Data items
________

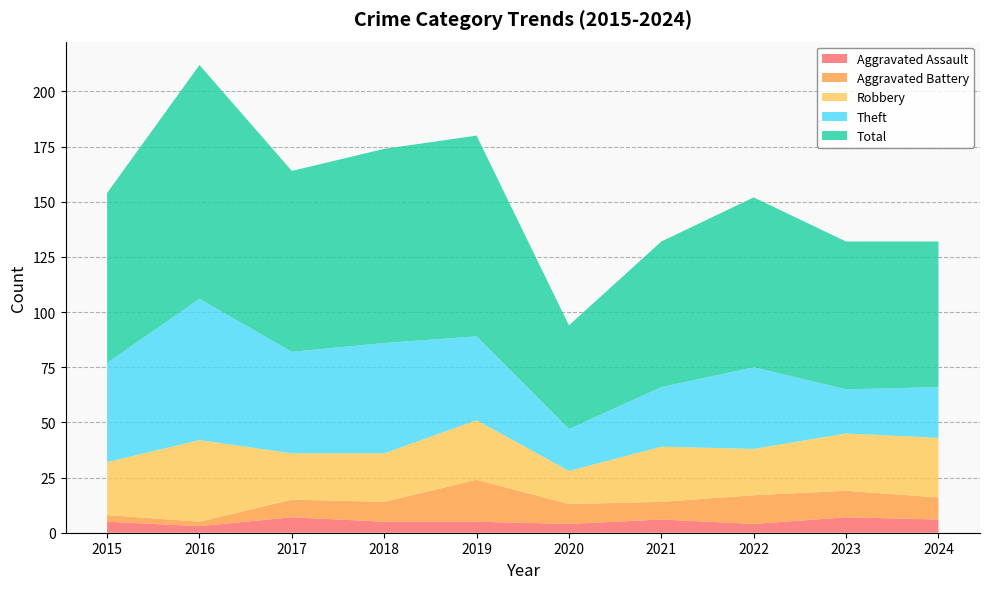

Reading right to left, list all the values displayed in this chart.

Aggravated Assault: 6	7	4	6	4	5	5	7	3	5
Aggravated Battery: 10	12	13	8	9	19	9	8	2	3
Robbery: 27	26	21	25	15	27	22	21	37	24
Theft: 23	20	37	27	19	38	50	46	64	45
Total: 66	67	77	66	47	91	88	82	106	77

________

Problem description » Copy out every text line of the rows above verbatim, omitting the pictures.

Worked solution »
Reading right to left, list all the values displayed in this chart.

Aggravated Assault: 6	7	4	6	4	5	5	7	3	5
Aggravated Battery: 10	12	13	8	9	19	9	8	2	3
Robbery: 27	26	21	25	15	27	22	21	37	24
Theft: 23	20	37	27	19	38	50	46	64	45
Total: 66	67	77	66	47	91	88	82	106	77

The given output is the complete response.